▸ **EXTRACT**:
==========

Parashat V’Zot HaBerachah and Beresheit

Torah is beyond language, beyond verbal definitions and grammar — it is the fundamental liveliness of Gd. On our level of life, of awareness, the sound value of Torah comes closer to the transcendental and all-pervading quality of Torah.

From this standpoint, here are two sources to listen to the beginning of Beresheit: the first is traditional; the second is creative.

Beresheit 1-8 with cantillation: Very sweet, easy to listen to. https://www.youtube.com/watch?v=qa_g1QOt9y0

Very lively. Award-winning singer Noa sings Beresheit with Philarmonic Rishon Le Tzion.  https://www.youtube.com/watch?v=JYKMWtOlHVE

On Simchat Torah we read the last part of Torah, V’Zot Haberacha, and the beginning of the first part, Beresheit.

Consider Beresheit the seed of Teshuvah — return to Oneness – and V’zot HaBeracha, the last parshah of the Chumash, the fruit: As we read V’Zot Haberacha do we see that the seed has borne its intended fruit?

If we take it on plain level of meaning, no: the children of Israel (that’s not only long time ago but today and in all times) have not yet entered the Promised Land, and Moses, the great leader, never will.

==========

(Dataset excerpt)
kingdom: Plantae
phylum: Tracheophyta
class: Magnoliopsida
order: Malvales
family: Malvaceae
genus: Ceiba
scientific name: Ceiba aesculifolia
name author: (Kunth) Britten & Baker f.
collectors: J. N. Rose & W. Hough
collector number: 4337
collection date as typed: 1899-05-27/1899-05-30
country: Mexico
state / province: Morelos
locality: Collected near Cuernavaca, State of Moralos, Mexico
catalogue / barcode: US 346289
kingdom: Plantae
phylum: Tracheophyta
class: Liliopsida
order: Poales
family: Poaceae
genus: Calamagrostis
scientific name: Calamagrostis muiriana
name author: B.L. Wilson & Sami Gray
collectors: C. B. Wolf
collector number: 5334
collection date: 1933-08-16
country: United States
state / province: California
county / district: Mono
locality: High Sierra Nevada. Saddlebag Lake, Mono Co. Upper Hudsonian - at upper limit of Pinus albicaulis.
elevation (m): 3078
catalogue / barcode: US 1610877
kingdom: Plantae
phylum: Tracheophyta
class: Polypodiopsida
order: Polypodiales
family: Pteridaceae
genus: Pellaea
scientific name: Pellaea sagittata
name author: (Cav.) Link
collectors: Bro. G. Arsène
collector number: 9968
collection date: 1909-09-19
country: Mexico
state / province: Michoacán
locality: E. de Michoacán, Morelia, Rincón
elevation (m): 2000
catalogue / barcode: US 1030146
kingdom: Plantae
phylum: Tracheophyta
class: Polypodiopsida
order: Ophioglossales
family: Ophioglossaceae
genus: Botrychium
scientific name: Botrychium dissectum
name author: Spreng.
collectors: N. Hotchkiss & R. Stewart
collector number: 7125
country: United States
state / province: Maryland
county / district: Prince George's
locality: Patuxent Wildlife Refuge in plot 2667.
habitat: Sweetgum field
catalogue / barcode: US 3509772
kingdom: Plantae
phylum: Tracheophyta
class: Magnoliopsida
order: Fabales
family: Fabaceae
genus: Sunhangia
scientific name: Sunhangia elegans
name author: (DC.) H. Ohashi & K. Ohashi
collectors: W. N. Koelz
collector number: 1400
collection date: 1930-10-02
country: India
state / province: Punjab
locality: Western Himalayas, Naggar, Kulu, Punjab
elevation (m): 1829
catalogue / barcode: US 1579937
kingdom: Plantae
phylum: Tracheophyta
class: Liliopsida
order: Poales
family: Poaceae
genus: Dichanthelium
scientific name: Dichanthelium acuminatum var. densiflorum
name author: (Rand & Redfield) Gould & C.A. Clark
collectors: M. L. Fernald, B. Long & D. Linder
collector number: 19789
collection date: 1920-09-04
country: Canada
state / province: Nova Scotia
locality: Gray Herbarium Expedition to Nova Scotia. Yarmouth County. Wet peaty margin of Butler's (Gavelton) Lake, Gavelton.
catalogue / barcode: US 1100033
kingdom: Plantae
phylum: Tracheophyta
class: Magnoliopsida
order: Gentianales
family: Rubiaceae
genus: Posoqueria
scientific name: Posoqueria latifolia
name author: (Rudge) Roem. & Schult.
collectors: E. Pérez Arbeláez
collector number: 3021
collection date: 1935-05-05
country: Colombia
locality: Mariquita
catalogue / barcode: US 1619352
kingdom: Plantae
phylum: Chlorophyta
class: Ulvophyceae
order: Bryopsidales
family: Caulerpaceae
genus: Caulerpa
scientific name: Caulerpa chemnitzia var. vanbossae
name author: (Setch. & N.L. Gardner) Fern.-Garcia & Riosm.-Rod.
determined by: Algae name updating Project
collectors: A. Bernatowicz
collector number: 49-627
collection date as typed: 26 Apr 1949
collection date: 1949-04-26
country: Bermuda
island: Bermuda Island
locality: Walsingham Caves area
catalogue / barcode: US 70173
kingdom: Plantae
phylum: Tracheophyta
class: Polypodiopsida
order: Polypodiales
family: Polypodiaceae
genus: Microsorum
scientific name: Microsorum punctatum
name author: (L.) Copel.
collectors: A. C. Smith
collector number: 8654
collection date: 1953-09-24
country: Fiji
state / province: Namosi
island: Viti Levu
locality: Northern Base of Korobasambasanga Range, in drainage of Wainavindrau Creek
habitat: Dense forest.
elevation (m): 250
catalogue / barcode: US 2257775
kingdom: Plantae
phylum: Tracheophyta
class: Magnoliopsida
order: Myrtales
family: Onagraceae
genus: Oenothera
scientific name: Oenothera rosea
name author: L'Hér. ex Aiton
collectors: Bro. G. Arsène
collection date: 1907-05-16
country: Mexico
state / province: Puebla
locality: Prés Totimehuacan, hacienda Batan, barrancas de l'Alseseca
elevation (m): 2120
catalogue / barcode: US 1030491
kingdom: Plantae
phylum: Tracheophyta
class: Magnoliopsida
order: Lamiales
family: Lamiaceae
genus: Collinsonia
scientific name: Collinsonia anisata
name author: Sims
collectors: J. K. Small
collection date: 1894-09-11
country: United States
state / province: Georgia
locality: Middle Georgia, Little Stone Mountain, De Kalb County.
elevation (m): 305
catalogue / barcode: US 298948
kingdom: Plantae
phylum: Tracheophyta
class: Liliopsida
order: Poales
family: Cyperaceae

==========

▸ **TASKS**:
- a) For each statement below, say yes or no depending on whether it agrees with the commentary, and quote the exact words from the commentary that decide it. (i) On Simchat Torah, V’Zot Haberacha is read together with the beginning of Beresheit. (ii) The second of the two listening sources is described as traditional. (iii) Moses will someday enter the Promised Land.
- b) Write out the part of the commentary starting at "On Simchat Torah" and ending at "its intended fruit?", swapping "seed" for "root" each time it appears.
You won't need the rows for any of the work here.

▸ **FULL SOLUTIONS**:
- a)
(i) Yes: "On Simchat Torah we read the last part of Torah, V’Zot Haberacha, and the beginning of the first part, Beresheit."
(ii) No: "the first is traditional; the second is creative."
(iii) No: "and Moses, the great leader, never will."

- b)
On Simchat Torah we read the last part of Torah, V’Zot Haberacha, and the beginning of the first part, Beresheit.

Consider Beresheit the root of Teshuvah — return to Oneness – and V’zot HaBeracha, the last parshah of the Chumash, the fruit: As we read V’Zot Haberacha do we see that the root has borne its intended fruit?